Le rapport Lescure sur la culture à l’ère numérique préconise un « allègement » du mécanisme de réponse graduée dans la lutte antipiratage numérique.

Il dresse un bilan mitigé de la Hadopi qui serait absorbée par le CSA.

Mise en oeuvre à partir d’octobre 2010, la réponse graduée est montée progressivement en puissance, mais n’a débouché, à ce jour, que sur un très faible nombre de condamnations.

Le bilan de la réponse graduée, » moins de trois ans après son entrée en vigueur effective », est en « demi-teinte », peut-on lire dans le rapport gouvernemental dont le contenu et les propositions ont été dévoilées hier.

« Les critiques virulentes dont elle a fait l’objet, quoique non dénuées de pertinence, paraissent excessives », précise le rapport Lescure. « Son caractère répressif a été en partie exagéré. »

Le bilan est maigre : « la réponse graduée n’a donné lieu, à ce jour, qu’à deux condamnations effectives (…) En revanche, la sanction de la coupure de la connexion Internet, bien qu’elle n’ait jamais été appliquée, contribue fortement à l’image répressive dont souffre le dispositif. »

Sa réelle efficacité est contestable : le recul du P2P s’est-il accompagné d’une progression de la consommation licite ou a-t-il été compensé par le développement d’autres formes de « piratage » ?

Les statistiques disponibles tendent ainsi à prouver que le recul du téléchargement de pair à pair, probablement lié pour partie à l’efficacité de la réponse graduée, a davantage profité aux autres formes de consommation illicite qu’à l’offre légale.

Données de l'exercice ::
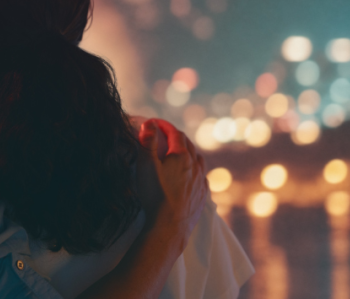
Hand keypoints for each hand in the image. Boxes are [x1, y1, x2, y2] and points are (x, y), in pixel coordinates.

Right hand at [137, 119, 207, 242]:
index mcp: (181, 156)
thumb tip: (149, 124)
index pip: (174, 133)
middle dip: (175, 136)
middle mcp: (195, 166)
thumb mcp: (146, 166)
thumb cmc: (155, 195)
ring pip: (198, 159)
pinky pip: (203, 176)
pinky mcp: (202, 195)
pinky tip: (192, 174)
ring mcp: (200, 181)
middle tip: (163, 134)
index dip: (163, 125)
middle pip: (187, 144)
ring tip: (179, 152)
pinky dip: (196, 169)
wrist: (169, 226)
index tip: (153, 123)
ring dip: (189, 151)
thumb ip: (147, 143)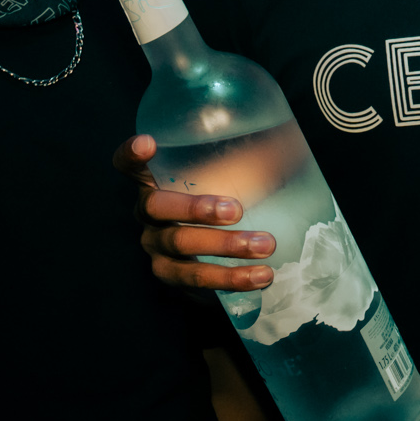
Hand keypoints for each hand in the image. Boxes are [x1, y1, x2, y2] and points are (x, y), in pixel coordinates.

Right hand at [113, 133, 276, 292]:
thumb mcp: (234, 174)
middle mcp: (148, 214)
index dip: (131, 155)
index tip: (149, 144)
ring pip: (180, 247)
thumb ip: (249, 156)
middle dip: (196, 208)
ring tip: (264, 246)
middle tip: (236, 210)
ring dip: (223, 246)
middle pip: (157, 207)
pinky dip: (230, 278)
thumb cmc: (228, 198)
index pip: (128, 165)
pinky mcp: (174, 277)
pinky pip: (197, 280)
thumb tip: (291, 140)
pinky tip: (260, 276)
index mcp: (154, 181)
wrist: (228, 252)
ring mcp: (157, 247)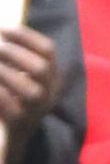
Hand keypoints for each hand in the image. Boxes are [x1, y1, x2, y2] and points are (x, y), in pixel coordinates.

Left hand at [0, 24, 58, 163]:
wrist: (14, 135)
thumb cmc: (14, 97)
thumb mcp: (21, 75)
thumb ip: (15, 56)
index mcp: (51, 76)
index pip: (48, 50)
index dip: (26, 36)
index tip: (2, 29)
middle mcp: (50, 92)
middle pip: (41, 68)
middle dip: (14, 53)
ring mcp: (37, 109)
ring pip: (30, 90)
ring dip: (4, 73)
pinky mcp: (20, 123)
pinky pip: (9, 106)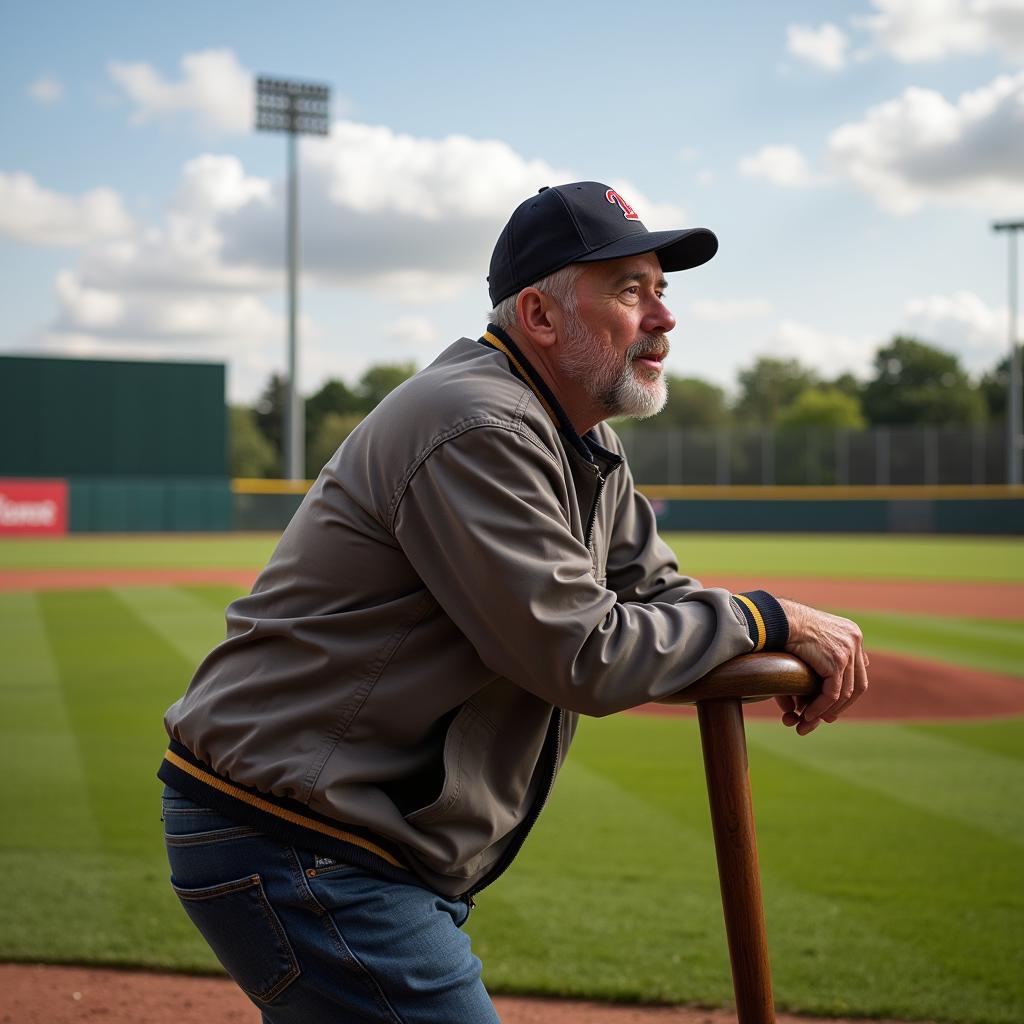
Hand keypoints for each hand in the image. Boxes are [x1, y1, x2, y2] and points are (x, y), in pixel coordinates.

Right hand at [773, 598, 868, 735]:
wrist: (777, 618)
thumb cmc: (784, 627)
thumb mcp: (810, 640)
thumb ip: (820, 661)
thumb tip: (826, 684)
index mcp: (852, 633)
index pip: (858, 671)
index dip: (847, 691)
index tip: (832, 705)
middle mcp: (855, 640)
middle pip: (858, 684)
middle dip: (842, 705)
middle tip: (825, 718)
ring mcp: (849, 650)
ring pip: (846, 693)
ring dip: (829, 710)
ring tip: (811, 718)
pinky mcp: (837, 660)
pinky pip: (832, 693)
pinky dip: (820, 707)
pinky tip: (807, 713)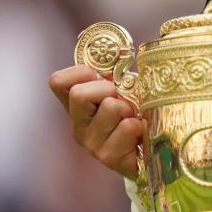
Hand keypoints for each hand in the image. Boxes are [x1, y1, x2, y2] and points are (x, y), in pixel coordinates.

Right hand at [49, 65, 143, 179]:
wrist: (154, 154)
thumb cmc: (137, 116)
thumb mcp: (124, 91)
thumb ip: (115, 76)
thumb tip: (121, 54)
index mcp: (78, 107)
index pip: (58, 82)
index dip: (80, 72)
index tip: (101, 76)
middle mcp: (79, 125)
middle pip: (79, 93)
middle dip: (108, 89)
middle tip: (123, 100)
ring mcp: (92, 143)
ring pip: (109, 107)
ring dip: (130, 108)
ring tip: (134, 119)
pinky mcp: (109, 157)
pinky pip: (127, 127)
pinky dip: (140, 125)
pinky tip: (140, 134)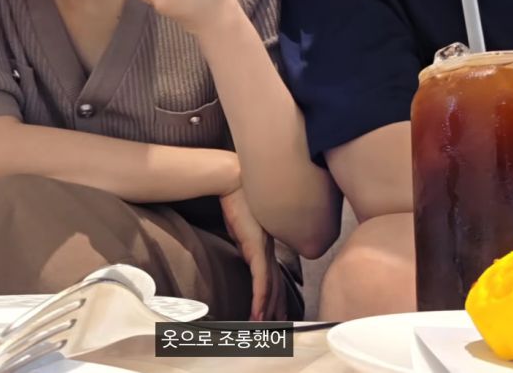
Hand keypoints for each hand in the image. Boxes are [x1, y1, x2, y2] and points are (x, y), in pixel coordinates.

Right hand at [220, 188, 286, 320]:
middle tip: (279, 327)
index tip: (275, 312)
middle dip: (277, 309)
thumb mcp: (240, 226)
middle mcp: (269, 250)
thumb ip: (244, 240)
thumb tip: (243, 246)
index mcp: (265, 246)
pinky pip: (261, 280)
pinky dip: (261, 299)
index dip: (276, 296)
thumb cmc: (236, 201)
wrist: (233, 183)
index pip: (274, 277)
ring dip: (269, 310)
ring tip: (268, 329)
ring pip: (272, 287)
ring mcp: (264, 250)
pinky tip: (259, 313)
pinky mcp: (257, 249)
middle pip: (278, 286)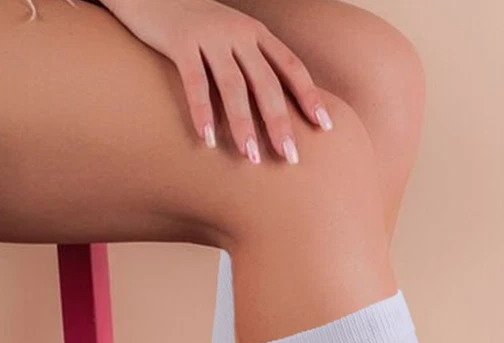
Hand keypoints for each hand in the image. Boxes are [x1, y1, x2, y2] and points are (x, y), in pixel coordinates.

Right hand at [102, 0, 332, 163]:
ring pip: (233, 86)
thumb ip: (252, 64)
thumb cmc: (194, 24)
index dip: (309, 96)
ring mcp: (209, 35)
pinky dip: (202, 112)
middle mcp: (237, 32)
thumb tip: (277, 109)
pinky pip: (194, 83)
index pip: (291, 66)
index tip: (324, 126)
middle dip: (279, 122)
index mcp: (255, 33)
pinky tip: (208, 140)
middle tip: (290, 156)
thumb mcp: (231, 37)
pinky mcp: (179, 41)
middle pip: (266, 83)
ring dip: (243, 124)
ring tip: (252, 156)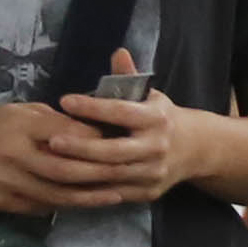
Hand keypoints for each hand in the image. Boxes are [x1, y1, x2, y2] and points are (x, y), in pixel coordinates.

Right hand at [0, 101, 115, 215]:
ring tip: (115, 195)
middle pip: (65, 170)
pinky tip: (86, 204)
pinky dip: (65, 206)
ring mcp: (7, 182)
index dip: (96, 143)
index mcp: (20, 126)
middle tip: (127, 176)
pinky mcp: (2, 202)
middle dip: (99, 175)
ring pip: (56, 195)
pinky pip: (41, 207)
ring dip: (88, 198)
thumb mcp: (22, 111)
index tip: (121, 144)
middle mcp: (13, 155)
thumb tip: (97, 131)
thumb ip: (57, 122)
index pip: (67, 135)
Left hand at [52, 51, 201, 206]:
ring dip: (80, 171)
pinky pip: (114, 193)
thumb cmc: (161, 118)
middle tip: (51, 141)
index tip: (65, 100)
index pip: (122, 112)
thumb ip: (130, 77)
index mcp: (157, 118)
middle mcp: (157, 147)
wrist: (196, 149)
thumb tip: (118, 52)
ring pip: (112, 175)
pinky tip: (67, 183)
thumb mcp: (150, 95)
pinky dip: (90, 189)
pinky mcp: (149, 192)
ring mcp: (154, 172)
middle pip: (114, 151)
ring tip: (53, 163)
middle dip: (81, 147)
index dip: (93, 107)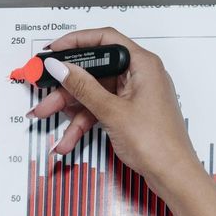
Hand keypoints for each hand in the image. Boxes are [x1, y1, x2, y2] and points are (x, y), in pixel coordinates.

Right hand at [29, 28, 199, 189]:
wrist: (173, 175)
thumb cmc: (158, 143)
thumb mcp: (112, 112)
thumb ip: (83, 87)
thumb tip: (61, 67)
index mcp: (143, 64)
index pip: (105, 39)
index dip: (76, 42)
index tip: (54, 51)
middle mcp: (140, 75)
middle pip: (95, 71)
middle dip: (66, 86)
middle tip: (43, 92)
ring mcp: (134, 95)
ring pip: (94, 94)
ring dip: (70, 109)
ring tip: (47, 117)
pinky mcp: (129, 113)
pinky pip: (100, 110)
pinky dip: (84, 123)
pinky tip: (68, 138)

Consigne ::
Recopiez l'extrait choisi sur le rapport Lescure dans son intégralité, sans rien y changer.

Réponse attendue ::
Le rapport Lescure sur la culture à l’ère numérique préconise un « allègement » du mécanisme de réponse graduée dans la lutte antipiratage numérique.

Il dresse un bilan mitigé de la Hadopi qui serait absorbée par le CSA.

Mise en oeuvre à partir d’octobre 2010, la réponse graduée est montée progressivement en puissance, mais n’a débouché, à ce jour, que sur un très faible nombre de condamnations.

Le bilan de la réponse graduée, » moins de trois ans après son entrée en vigueur effective », est en « demi-teinte », peut-on lire dans le rapport gouvernemental dont le contenu et les propositions ont été dévoilées hier.

« Les critiques virulentes dont elle a fait l’objet, quoique non dénuées de pertinence, paraissent excessives », précise le rapport Lescure. « Son caractère répressif a été en partie exagéré. »

Le bilan est maigre : « la réponse graduée n’a donné lieu, à ce jour, qu’à deux condamnations effectives (…) En revanche, la sanction de la coupure de la connexion Internet, bien qu’elle n’ait jamais été appliquée, contribue fortement à l’image répressive dont souffre le dispositif. »

Sa réelle efficacité est contestable : le recul du P2P s’est-il accompagné d’une progression de la consommation licite ou a-t-il été compensé par le développement d’autres formes de « piratage » ?

Les statistiques disponibles tendent ainsi à prouver que le recul du téléchargement de pair à pair, probablement lié pour partie à l’efficacité de la réponse graduée, a davantage profité aux autres formes de consommation illicite qu’à l’offre légale.